# Sanatorium du Basil, Borgoûmont, Belgium, April 2018



## HughieD (Apr 10, 2018)

*1. The History*
Located above the hamlet of Borgoûmont in a clearing in the middle of the woods at an altitude of 420 meters, this imposing building of approximately 150 meters in length faces south. Construction of the imposing sanatorium commenced in 1900 at the initiative of Ernest Malvoz, the then director of the bacteriological laboratory of the province of Liège. It was built of sandstone rubble and half-timbering with cut stone in angles. Its concave architecture was thought to increase the absorption of heat, air and light which was essential for TB therapy.

There was also a small tower erected in the middle of the building. The sanatorium welcomed its first patients two years later in 1903. When it closed as sanatorium it then served as centre for asylum seekers between 2010 and 2013 and then briefly operated as a nursing home before being abandoned. 

*2. The Explore*
Been on my list after seeing pictures of it crop up on various forums. It’s deep in the reaches of the Wallonia region of Belgium and hence a bit off the beaten track. However its effectively a walk-up once you are there. So with a family hol not far away it was a no-brainer to swing past here. It is very popular with many Euro-urbexers so was very much far from alone. The place is already stripped but is now starting to get smashed up and graffed too which is a shame given it is such a stunning building. So plain on the inside but a sight to behold on the outside. What the future holds for this place is uncertain. Hopefully it won’t go the same way as a certain Welsh asylum. It would make a great hotel or resort but the money needed to invest in the place may be prohibitive given the location of the place.

*3. The Pictures*

Think we’re in the right place…


img5994 by HughieDW, on Flickr

Oh yes!


img5995 by HughieDW, on Flickr


St Basil 02 by HughieDW, on Flickr

Nice tower…


img5996 by HughieDW, on Flickr

Digging the orange blinds..


img5997 by HughieDW, on Flickr

Solidly built:


img5999 by HughieDW, on Flickr


img6037 by HughieDW, on Flickr


img6001 by HughieDW, on Flickr

Loving the curvature:


img6003 by HughieDW, on Flickr


img6033 by HughieDW, on Flickr

And in its full glory:


St Basil 03 by HughieDW, on Flickr

The inside doesn’t quite live up to the externals:


img5998 by HughieDW, on Flickr

Lots of corridors and broken glass:

img6039bw by HughieDW, on Flickr

And orange doors!


img6038 by HughieDW, on Flickr


img6019 by HughieDW, on Flickr

And some fairly crap graff:


img6022 by HughieDW, on Flickr


img6018 by HughieDW, on Flickr

Round the back:


img6008 by HughieDW, on Flickr

And the boiler room is slightly more interesting:


img6015 by HughieDW, on Flickr


img6013 by HughieDW, on Flickr


img6012 by HughieDW, on Flickr

But really it’s all about this…


img6006 by HughieDW, on Flickr


----------



## adian (Apr 10, 2018)

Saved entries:
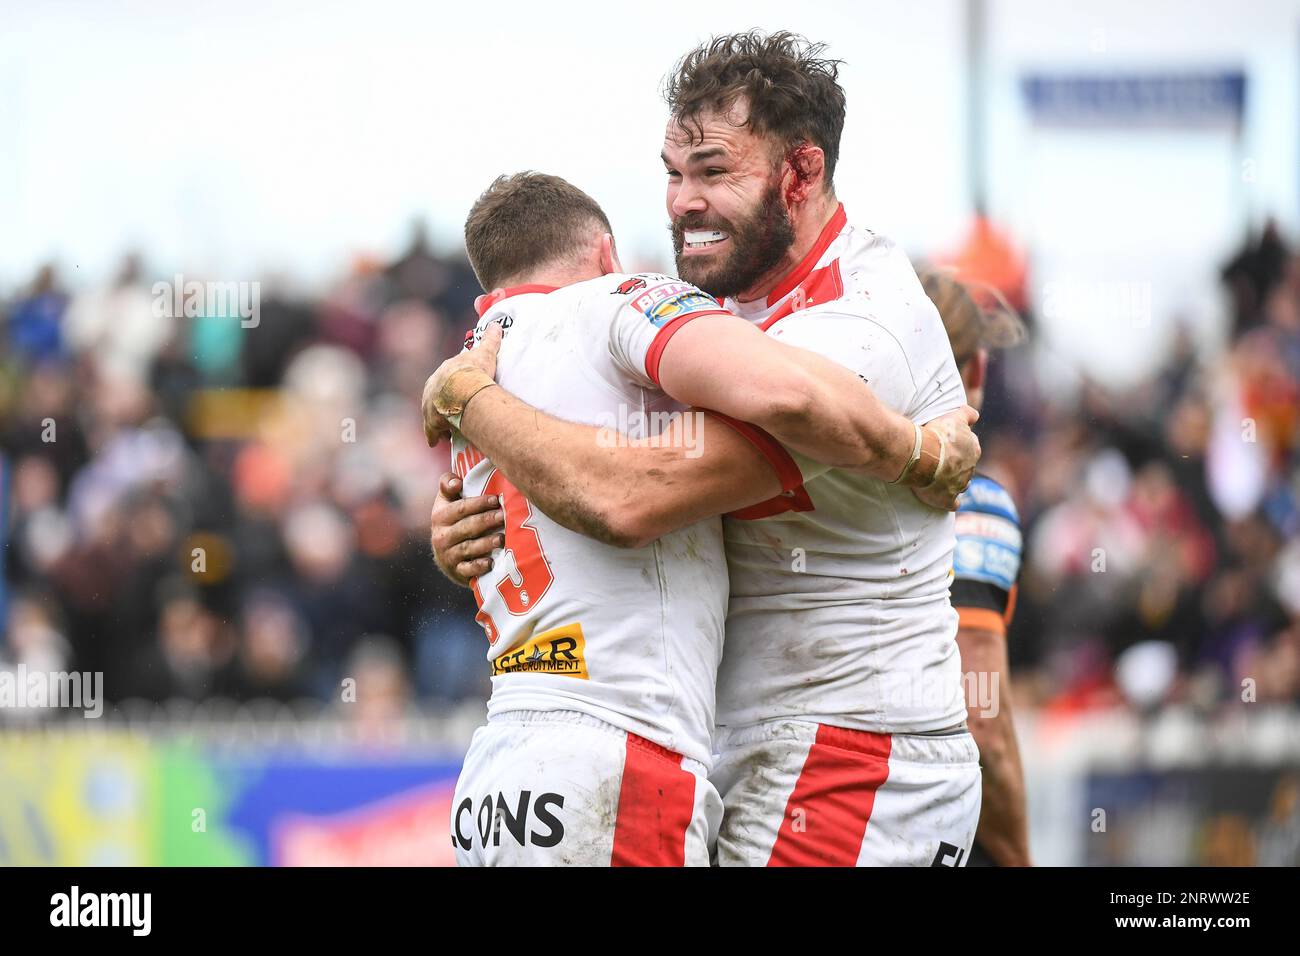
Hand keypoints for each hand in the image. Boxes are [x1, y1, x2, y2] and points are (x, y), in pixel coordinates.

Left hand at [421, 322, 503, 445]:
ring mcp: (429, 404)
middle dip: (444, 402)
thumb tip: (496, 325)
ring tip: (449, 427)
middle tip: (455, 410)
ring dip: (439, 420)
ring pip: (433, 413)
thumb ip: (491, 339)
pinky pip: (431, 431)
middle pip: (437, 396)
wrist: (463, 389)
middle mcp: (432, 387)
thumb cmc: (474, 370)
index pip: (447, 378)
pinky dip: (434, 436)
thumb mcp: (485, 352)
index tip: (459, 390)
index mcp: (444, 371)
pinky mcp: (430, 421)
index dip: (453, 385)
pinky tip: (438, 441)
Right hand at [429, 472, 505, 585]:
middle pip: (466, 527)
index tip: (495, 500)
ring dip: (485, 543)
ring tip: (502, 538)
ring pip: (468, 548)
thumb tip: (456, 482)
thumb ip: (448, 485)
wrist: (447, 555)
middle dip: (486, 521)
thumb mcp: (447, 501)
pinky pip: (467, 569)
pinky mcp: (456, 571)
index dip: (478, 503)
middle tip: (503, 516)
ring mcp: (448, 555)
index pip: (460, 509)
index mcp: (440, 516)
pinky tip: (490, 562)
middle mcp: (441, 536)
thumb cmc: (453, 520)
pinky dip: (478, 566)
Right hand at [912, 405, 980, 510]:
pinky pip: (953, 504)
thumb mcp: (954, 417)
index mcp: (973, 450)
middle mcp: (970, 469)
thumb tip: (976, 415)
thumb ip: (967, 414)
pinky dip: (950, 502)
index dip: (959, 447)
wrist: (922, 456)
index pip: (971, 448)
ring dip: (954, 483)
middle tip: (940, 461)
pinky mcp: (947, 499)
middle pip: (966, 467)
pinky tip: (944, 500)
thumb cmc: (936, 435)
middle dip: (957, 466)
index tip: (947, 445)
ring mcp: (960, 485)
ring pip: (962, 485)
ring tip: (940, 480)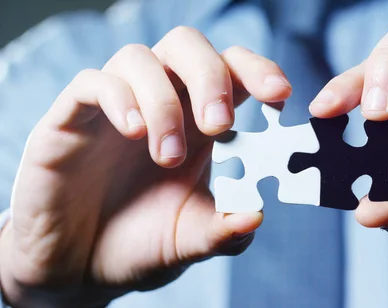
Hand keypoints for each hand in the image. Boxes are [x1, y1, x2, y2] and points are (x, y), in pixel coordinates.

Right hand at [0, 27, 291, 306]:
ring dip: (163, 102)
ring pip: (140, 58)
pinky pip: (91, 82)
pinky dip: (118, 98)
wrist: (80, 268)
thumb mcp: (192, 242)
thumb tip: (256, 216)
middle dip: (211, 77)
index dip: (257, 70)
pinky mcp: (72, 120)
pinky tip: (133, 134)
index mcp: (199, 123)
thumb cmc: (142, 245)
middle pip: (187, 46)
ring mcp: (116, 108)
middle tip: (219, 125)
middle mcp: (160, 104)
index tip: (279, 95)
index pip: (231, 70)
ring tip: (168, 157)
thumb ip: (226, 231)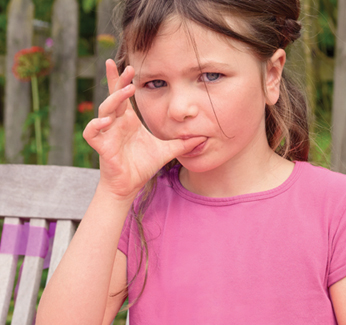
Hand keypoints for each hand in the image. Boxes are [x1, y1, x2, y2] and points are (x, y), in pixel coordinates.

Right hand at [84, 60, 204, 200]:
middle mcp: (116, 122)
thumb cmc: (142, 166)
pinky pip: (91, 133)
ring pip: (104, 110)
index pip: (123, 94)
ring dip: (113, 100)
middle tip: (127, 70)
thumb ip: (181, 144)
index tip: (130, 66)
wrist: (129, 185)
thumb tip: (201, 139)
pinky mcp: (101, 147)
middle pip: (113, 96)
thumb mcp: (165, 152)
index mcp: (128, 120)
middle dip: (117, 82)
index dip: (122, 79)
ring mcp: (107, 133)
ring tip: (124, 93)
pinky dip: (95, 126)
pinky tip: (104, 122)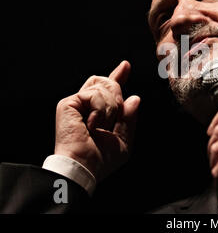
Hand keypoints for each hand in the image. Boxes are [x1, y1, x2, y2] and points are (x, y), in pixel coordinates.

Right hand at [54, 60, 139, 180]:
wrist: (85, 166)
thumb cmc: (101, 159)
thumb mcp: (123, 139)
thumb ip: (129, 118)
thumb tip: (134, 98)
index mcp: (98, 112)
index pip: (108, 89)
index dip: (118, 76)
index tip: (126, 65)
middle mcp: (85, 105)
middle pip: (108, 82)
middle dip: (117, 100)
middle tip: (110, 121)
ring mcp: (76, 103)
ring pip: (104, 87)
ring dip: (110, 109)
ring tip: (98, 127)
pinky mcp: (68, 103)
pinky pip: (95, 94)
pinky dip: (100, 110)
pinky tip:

_WORK ORDER A_
In the sanatorium thread, on whose initiative was construction of the building begun?
_WORK ORDER B_
Write the next part of the sanatorium thread, picking up after its final line.

_REPLY A_
Ernest Malvoz, then director of the bacteriological laboratory of the province of Liège.

_REPLY B_
Wow that place has everything. Nice pics!


----------



## Dirus_Strictus (Apr 11, 2018)

Nice one Hughie. Shame that the 20th C addition has ruined that striking facade. This is one of a number of typical layouts put forward by Medics in the pre antibiotic days. Apart from removing patients from the filth and grime of the inner Cities, it did nothing to cure them, just slowed the inevitable down. The British layout was rows of wooden huts in the countryside. Terrible disease TB, in my childhood every town had its 'Chest Clinic', complete with X-ray machine. In my home town of Doncaster, such was the urgency to get a grip on this illness, that the clinic was situated in the front room of a converted terraced house near Christ Church and the town centre. The Clinic and the 'Jelly Test' - two dabs of jelly medication placed between the shoulder blades were important tools in the fight against TB. If your X-rays were clear, but the skin under the jelly changed colour, then you had been in contact with the TB 'germ' but had grown an immunity and not been affected. Yes; after a long summer illness spent bedridden as an 11 year old, I tested positive but all my X rays were clear. Some of my school mates from less fortunate families were not so lucky!


----------



## HughieD (Apr 11, 2018)

adian said:


> Wow that place has everything. Nice pics!



Cheers man...


----------



## Sam Haltin (Apr 11, 2018)

That's quite an awesome building. I see that Wiets has made his/her presence known. It's a pity you didn't venture further into the building as it gets interesting.


----------



## UrbanX (Apr 11, 2018)

Wow what a place! 
Awesome pics as usual! 
Thanks for sharing


----------



## wolfism (Apr 15, 2018)

Externally that's very impressive, shame it's getting smashed up despite its remote location though.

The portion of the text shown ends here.